What you need to do: All lines containing the string "format" must be copied from the entries.
++++ Source records
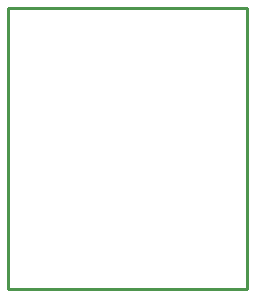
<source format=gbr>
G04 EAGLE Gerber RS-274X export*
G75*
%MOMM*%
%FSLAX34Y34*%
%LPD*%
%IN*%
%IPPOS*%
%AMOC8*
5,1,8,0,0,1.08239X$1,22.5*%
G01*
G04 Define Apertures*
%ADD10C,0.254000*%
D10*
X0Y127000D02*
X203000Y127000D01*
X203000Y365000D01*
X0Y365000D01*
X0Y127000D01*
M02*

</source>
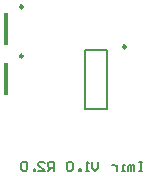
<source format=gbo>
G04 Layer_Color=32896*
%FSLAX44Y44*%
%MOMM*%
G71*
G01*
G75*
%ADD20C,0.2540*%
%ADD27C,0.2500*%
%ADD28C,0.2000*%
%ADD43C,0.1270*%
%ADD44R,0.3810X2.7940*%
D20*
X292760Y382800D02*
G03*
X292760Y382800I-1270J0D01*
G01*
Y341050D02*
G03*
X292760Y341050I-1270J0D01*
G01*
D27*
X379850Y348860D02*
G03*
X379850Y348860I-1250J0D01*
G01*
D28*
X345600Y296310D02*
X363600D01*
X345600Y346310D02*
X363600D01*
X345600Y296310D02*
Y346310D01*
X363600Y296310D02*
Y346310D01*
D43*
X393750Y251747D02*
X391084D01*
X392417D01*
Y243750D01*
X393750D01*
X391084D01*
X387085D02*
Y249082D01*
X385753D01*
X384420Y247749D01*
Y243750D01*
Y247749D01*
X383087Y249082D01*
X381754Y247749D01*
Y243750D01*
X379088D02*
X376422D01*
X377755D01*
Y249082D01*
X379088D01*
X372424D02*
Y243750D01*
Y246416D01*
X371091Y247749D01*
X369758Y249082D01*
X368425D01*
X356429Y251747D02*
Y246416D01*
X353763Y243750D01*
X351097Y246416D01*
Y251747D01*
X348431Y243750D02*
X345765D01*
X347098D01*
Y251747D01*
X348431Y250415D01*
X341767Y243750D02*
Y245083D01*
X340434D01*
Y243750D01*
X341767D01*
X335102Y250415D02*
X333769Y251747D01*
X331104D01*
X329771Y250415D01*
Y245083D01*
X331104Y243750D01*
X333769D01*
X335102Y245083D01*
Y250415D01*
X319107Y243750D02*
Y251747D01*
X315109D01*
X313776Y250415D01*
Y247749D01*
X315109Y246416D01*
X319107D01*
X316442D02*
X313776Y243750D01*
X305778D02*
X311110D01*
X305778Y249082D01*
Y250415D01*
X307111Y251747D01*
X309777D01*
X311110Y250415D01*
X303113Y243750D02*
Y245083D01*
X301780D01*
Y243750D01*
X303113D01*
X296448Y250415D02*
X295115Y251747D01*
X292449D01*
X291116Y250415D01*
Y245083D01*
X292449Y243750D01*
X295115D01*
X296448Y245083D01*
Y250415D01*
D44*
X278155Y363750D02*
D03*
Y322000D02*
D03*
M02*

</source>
++++++++
Answer section:
<source format=gbr>
<source format=gbo>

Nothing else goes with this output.